プロフィール

エースコック株式会社
マーケティング部
商品開発グループ?・?
グループマネージャー

メーカー分野 増岡 仁良さん

■きっかけは消費者のニーズから

消費者の方が持たれている即席袋めんの味わいのイメージは、柔らかい、ふやけやすいということが、これまでの調査でがわかっていました。
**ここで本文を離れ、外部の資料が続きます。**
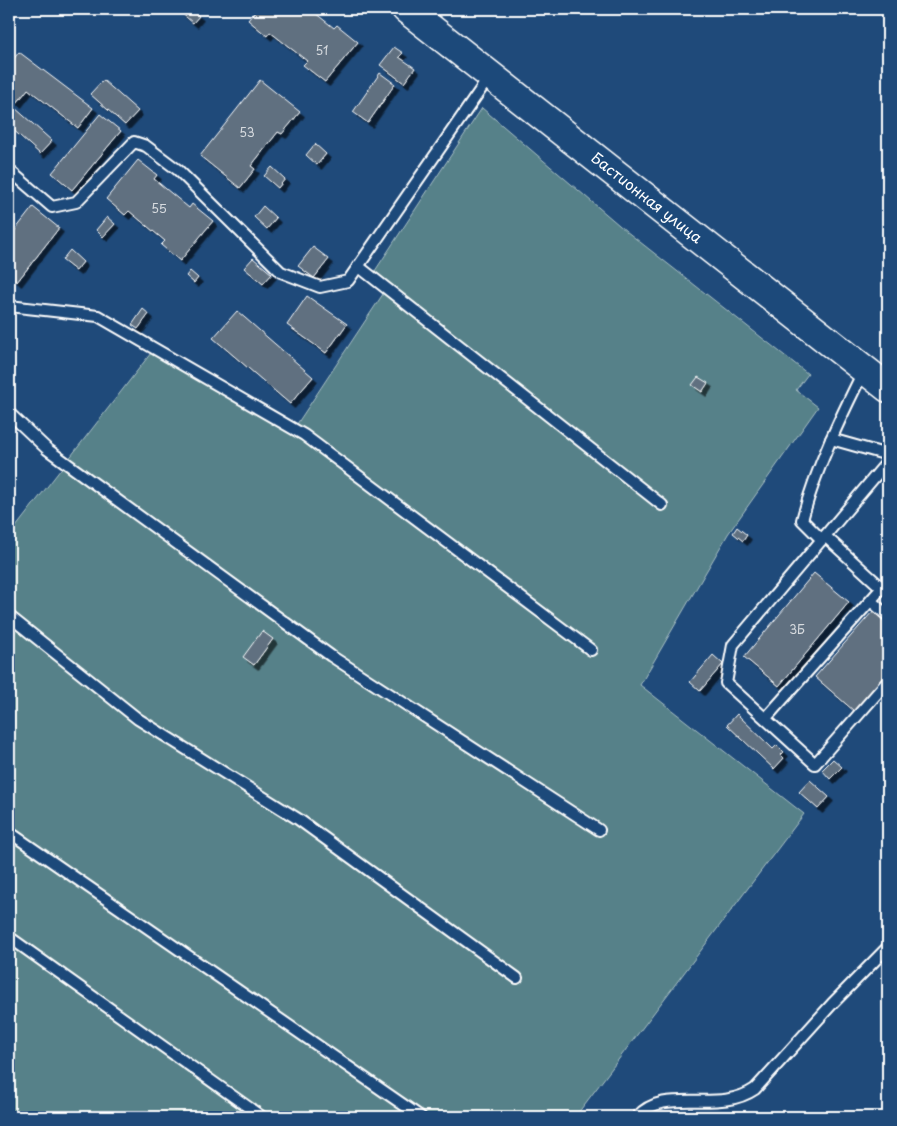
<svg xmlns="http://www.w3.org/2000/svg" width="897" height="1126" font-family="'Playpen Sans',sans-serif">
  <style>
    .green { fill: #568189; stroke: #aac0c4 }
    .building { fill: #607080; stroke: #fff; filter: url(#shadow) }
    .lines { fill: none; stroke-linecap: round; stroke-linejoin: round }
    .lane-casing { stroke: #fff; stroke-width: 14 }
    .secondary-casing { stroke: #fff; stroke-width: 31 }
    .lane { stroke: #1f4a7a; stroke-width: 10 }
    .secondary { stroke: #1f4a7a; stroke-width: 28 }
    .labels { text-anchor: middle; stroke-width: 4.5; stroke-linejoin: round; paint-order: stroke }
    .number-label { font-size: 12px; fill: #d7dbdf }
    .street-label { font-size: 15px; fill: #fff; stroke: #1f4a7a }
  </style>
  <defs>
    <filter id="shadow"><feDropShadow dx="4.5" dy="4.5" stdDeviation="0" flood-color="#0009"/></filter>
  </defs>
  <rect width="100%" height="100%" fill="#1f4a7a"/>
  <filter id="ink" filterUnits="userSpaceOnUse"><feTurbulence type="fractalNoise" baseFrequency=".02" numOctaves="2"/><feDisplacementMap in="SourceGraphic" scale="10" xChannelSelector="R" yChannelSelector="G"/><feConvolveMatrix kernelMatrix="1 2 1 2 8 2 1 2 1" color-interpolation-filters="sRGB"/></filter>
  <g filter="url(#ink)">
    <path class="green" d="M482 108 626 231 808 374 796 390 818 407 728 534 640 685 804 814 575 1117H9V536L151 353 295 427 387 288 371 277Z"/>
    <g class="building">
      <path d="M181 9H190L199 16 193 23 179 11Z"/>
      <path d="M257 9H310L334 28 337 25 358 42 325 82 303 65 307 61 270 32 267 36 248 20Z"/>
      <path d="M394 47 403 53 399 57 415 68 404 83 380 65Z"/>
      <path d="M19 52 93 108 78 128 28 89 17 103 9 97 15 89 9 84V65Z"/>
      <path d="M380 73 395 84 368 123 353 112Z"/>
      <path d="M103 80 138 111 125 125 90 94Z"/>
      <path d="M260 80 300 112 282 134 278 132 251 166 255 169 240 188 200 156Z"/>
      <path d="M14 107 52 141 40 154 9 126V113Z"/>
      <path d="M100 114 121 131 72 190 52 173Z"/>
      <path d="M315 144 326 154 317 165 306 155Z"/>
      <path d="M138 160 157 175 154 179 189 208 192 204 213 221 180 261 161 245 165 241 129 211 125 215 106 199Z"/>
      <path d="M272 167 285 179 278 188 264 176Z"/>
      <path d="M263 206 276 218 267 229 254 217Z"/>
      <path d="M33 207 59 228 17 282 9 275V238Z"/>
      <path d="M107 217 115 224 103 237 96 230Z"/>
      <path d="M313 247 329 259 314 278 298 266Z"/>
      <path d="M70 250 83 262 76 271 62 260Z"/>
      <path d="M253 258 272 274 263 284 244 268Z"/>
      <path d="M190 271 198 278 194 283 186 276Z"/>
      <path d="M307 296 347 324 326 353 287 325Z"/>
      <path d="M143 309 149 314 138 329 132 325Z"/>
      <path d="M237 311 313 377 290 404 213 338Z"/>
      <path d="M698 377 708 383 702 392 692 385Z"/>
      <path d="M737 527 747 535 743 541 733 533Z"/>
      <path d="M814 573 849 602 779 686 744 657Z"/>
      <path d="M873 611 888 624V672L854 711 815 677Z"/>
      <path d="M262 631 273 639 254 665 243 657Z"/>
      <path d="M713 655 723 664 700 691 690 682Z"/>
      <path d="M737 714 773 749 777 745 784 752 781 755 784 758 774 769 727 725Z"/>
      <path d="M833 759 842 767 830 779 822 770Z"/>
      <path d="M810 780 829 797 818 809 799 792Z"/>
    </g>
    <g class="lines">
      <defs>
        <g id="lane">
          <path d="M9 170 52 207 76 202 134 142 146 146 178 170 281 272 320 287 348 281 490 76"/>
          <path d="M358 266 662 505"/>
          <path d="M9 306 98 316 304 435 591 650"/>
          <path d="M9 413 47 449 331 656 599 830"/>
          <path d="M831 439 888 455"/>
          <path d="M888 461 733 645 726 683 815 764 888 681"/>
          <path d="M825 536 882 588"/>
          <path d="M822 540 802 520C816 468 840 418 864 370"/>
          <path d="M871 601 888 616"/>
          <path d="M9 616 138 719 298 819 517 978"/>
          <path d="M766 718 888 581"/>
          <path d="M9 832 421 1117"/>
          <path d="M9 937 262 1117"/>
          <path d="M637 1117C665 1085 717 1115 755 1089L832 1004 888 947"/>
        </g>
        <g id="secondary">
          <path id="s1" d="M406 9 888 388"/>
        </g>
      </defs>
      <use href="#lane" class="lane-casing"/>
      <use href="#secondary" class="secondary-casing"/>
      <use href="#lane" class="lane"/>
      <use href="#secondary" class="secondary"/>
    </g>
  </g>
  <g class="labels">
    <g class="number-label">
      <text x="322" y="55">51</text>
      <text x="247" y="137">53</text>
      <text x="159" y="213">55</text>
      <text x="797" y="634">3Б</text>
    </g>
    <g class="street-label">
      <text dy="5" stroke="none"><textPath href="#s1" startOffset="306">Бастионная улица</textPath></text>
    </g>
  </g>
  <rect width="897" height="1126" fill="none" stroke="#1f4a7a" stroke-width="30"/>
  <rect x="15" y="15" width="867" height="1096" fill="none" stroke="#fff" stroke-width="2" filter="url(#ink)"/>
</svg>
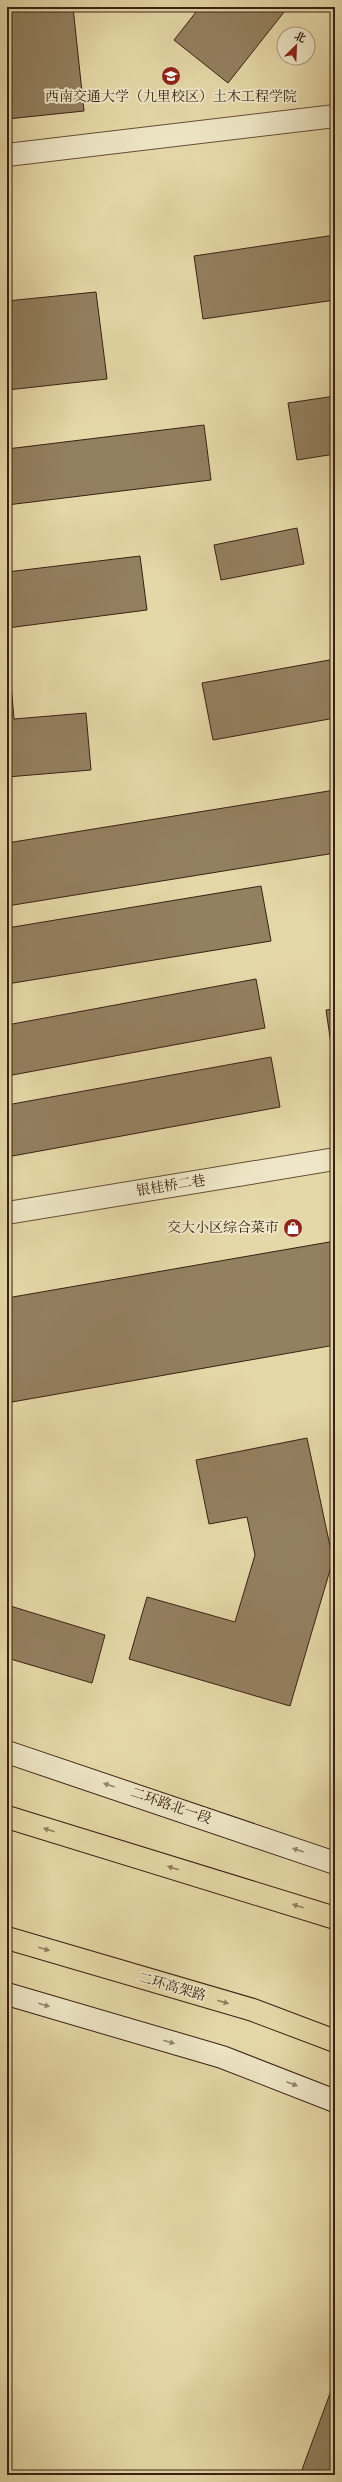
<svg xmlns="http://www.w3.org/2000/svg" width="342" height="2482" viewBox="0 0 342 2482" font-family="'Old Standard TT','Noto Serif SC',serif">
<rect width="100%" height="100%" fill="#e5d8a8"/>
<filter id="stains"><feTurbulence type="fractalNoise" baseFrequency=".005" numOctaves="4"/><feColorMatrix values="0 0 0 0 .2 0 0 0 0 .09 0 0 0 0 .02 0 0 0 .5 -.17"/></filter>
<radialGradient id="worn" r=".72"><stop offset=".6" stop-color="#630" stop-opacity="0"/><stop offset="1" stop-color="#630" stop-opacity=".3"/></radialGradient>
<g fill="#938060" stroke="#3a2113">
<path d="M7 7H73L84 111 7 119Z"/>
<path d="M200 7H288L228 83 174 40Z"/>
<path d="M335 235V300L203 319 194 256Z"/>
<path d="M96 292 107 379 7 390V301Z"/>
<path d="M335 396V454L297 460 288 403Z"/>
<path d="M204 425 211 480 7 505V449Z"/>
<path d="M297 528 304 564 221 580 214 545Z"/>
<path d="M140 556 147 610 7 628V572Z"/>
<path d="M335 659V718L213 740 202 683Z"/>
<path d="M7 684H11L14 719 86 713 91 770 7 777Z"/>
<path d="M335 790V853L7 906V843Z"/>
<path d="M261 886 271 941 7 984V928Z"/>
<path d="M256 979 265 1028 7 1076V1025Z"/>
<path d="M335 1009V1071L326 1010Z"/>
<path d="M271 1057 280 1107 7 1157V1105Z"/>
<path d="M335 1241V1345L12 1402 7 1375V1298Z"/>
<path d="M307 1438 333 1560 290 1706 129 1659 147 1597 235 1622 255 1555 247 1517 209 1524 196 1460Z"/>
<path d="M7 1605 105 1635 92 1683 7 1658Z"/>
<path d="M335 2380V2475H300Z"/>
</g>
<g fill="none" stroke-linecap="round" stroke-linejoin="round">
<g stroke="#654f38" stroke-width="24">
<g id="minor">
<path d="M7 155 335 116"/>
<path d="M7 1213 335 1159"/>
</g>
</g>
<g stroke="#3a2113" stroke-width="24">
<g id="secondary">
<path d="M7 1752 335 1863"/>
<path d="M7 1994 222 2057 335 2101"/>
</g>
</g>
<g stroke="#3a2113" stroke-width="24">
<g id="trunk">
<path d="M7 1817 335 1918"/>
<path d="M7 1938 253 2010 335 2041"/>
</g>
</g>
<use href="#minor" stroke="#eee6c6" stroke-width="22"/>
<use href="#secondary" stroke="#eee6c6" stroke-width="22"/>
<use href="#trunk" stroke="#e5d8a8" stroke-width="22"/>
</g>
<defs><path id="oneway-solid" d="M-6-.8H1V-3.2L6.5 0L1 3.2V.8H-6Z"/></defs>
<g fill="#94846c">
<use href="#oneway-solid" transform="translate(109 1785) rotate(-161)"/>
<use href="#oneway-solid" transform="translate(298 1850) rotate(-161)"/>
<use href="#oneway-solid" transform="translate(44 2005) rotate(16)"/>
<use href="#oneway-solid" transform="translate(169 2042) rotate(16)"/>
<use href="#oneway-solid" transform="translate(292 2084) rotate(21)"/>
</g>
<g fill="#907c5e">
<use href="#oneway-solid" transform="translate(49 1830) rotate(-163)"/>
<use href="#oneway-solid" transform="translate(173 1868) rotate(-163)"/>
<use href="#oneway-solid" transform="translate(298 1906) rotate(-163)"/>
<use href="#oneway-solid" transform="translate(44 1949) rotate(16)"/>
<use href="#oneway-solid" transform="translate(223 2002) rotate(16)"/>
</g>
<defs>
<g id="university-disc" transform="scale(1)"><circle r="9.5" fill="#8f2418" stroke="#eee6c6"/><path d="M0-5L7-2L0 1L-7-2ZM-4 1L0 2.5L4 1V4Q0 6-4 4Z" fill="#fff"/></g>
<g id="shop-disc" transform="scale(1)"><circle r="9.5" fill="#8f2418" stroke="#eee6c6"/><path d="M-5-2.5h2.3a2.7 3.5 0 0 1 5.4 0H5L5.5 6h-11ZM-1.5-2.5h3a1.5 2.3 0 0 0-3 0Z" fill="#fff"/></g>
</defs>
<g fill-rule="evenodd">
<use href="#university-disc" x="171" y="76"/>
<use href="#shop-disc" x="293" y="1228"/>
</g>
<g text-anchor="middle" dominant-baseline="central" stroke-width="4" stroke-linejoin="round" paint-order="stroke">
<g font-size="14" fill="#3a2113" stroke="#eee6c6">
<text x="171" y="97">西南交通大学（九里校区）土木工程学院</text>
<text x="279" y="1228" text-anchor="end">交大小区综合菜市</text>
</g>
<g font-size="14" fill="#3a2113" stroke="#eee6c6">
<text transform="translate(171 1186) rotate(-9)">银桂桥二巷</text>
<text transform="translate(171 1806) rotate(19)">二环路北一段</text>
<text transform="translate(172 1987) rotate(16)">二环高架路</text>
</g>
</g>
<rect width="342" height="2482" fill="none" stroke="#e5d8a8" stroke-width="24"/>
<rect x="8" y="8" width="326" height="2466" fill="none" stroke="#3a2113" stroke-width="2"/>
<rect x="12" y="12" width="318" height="2458" fill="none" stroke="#3a2113"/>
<g transform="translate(296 46) rotate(24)"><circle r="19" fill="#eee6c6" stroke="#a6977e"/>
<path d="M0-3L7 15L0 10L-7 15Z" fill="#8f2418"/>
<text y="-6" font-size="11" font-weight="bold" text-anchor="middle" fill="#3a2113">北</text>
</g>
<rect width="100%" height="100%" filter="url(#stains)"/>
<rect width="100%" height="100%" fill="url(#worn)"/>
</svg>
消費者が即席袋めんに求めているのは、めんのコシ、歯応え、もちもち感なんだということで、そのニーズに応えるため、これまでにもさまざまなテストを繰り返していました。
そんなとき、新潟県庁の方から、米粉を使ってみないかとご提案をいただいたんです。米粉であれば、われわれが求めているめんを作れるかもしれない、ということでさっそく詳しいお話しを伺いまして、試作品の製作に取り掛かかったところ、何度か試作を重ねるうちに、米粉という食材がニーズに応えられる原料になりうるということがわかりました。
実は以前、米粉でテストをしたことがあったのですが、製麺がとても難しく、大量に作る工場のラインに乗せると、どうしてもうまくいかなかったんです。でも、新潟県には新しい製粉の特許技術がありました。その米粉を使わせてもらったところ、うまく作ることができたので、商品化に向けて本格的に動き出しました。

■国民食・ラーメンで、食料自給率向上に貢献!

米粉の配合率は約10%です。これは、新潟県で発足した小麦粉消費量の10%以上を米粉に置き換えようという「にいがた発R10プロジェクト」に賛同している商品であるのと同時に、食感を出しながら、製麺適正を実現できるパーセンテージでもあるのです。
米粉は、新潟県産のコシヒカリを使用しています。ブランド価値のあるお米ですので、たしかに価格は安くありませんが、高い付加価値が期待できるため、こだわりを持って使っています。目指す食感を出すことができて、商品としての付加価値があるなら、原価が多少高くても積極的に使います。価値のあるものを提案するのがわれわれの使命でもありますから。
そしてもうひとつのコンセプトが社会貢献。この商品を買い、食べることで、米粉の普及・拡大に貢献できる。国民食であるラーメンで、食料自給率に貢献しようというコンセプトです。

■納得できるまで、たとえ発売時期を遅らせても

振り返ってみると、大切なのはとにかく早く動くことなのだと思います。私たちは新潟県のお話しを伺い、消費者の方のニーズに応えるべく、すぐに動きました。すぐに試作品を作り始めました。それでも、かなり苦労したのは事実です。たとえ試作品でいいものができても、工場のラインで大量生産するのとは勝手が違うので、すごく難しいんです。少量であればひとつずつ丁寧に作ることができますから、品質のいいものができます。でも、これを大量の生産ラインで作るとうまくいきません。いいものができるように、何度も何度も作りなおしました。納得いくまで繰り返しました。中途半端な商品なら、発売時期を遅らせてでも完成させる、という強い信念を持って取り組みました。もちろん、商品のネーミングやパッケージにも相当こだわっています。これまでにない新しいめんを打ち出すという狙いを明確にしたかったというのがありますから。
結果、何度も予定をずらすことになったので、発売開始は予定よりも半年遅れることになりましたが、消費者の方に受け入れていただくことができ、今では生産が追いつかないほどのヒット商品となりました。

■ラーメン新麺組で日本を元気に!

2010年の9月から新潟県限定で販売を開始し、年内50万食の販売を目標にしていたのですが、かなりの反響があり100万食以上を販売することができました。消費者の方の声は、とてもうれしいものでした。発売と同時に試食会やアンケートを実施したのですが、9割ぐらいの方から、食感がいいとお誉めの言葉をいただくことができました。私たちが求めていたとおりの結果を得ることができ、大変満足しています。
ヒットの要因としては、新潟県のバックアップが非常に大きかったと思います。泉田新潟県知事には、県庁で発表会をやらせていただいた際に、「新潟県としてこの商品を育てましょう!」とまで言っていただいたんです。おかげさまでメディアの注目が多数集まり、地元の流通さんも大変協力をしてくれて、店頭にかなりの陳列をしていただきました。
2011年2月14日からは、新潟県に限らず、関東甲信越でも販売。米粉は美味しさと社会的価値を持った将来性のある食材であることをアピールし、それを兼ね備えた「ラーメン新麺組」で袋めん市場と日本を元気にします!